* The task:
Find how many lines in the material contain "Limoncello"; your answer should be that number alone.

* Records supplied:
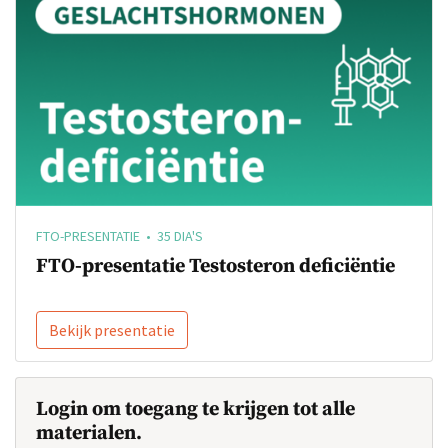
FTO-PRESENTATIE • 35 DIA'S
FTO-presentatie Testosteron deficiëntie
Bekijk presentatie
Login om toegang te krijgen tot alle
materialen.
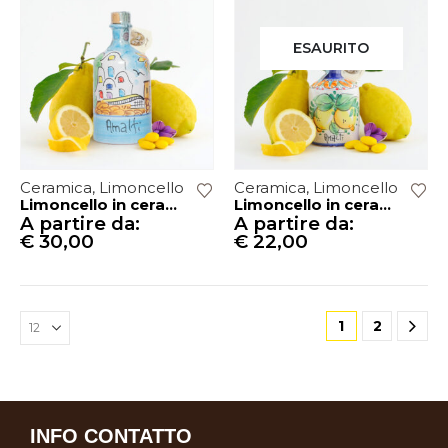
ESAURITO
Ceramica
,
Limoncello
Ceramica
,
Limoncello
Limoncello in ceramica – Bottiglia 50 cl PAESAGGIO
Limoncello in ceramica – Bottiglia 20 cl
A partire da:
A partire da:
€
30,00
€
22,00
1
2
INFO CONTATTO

* Expected answer:
4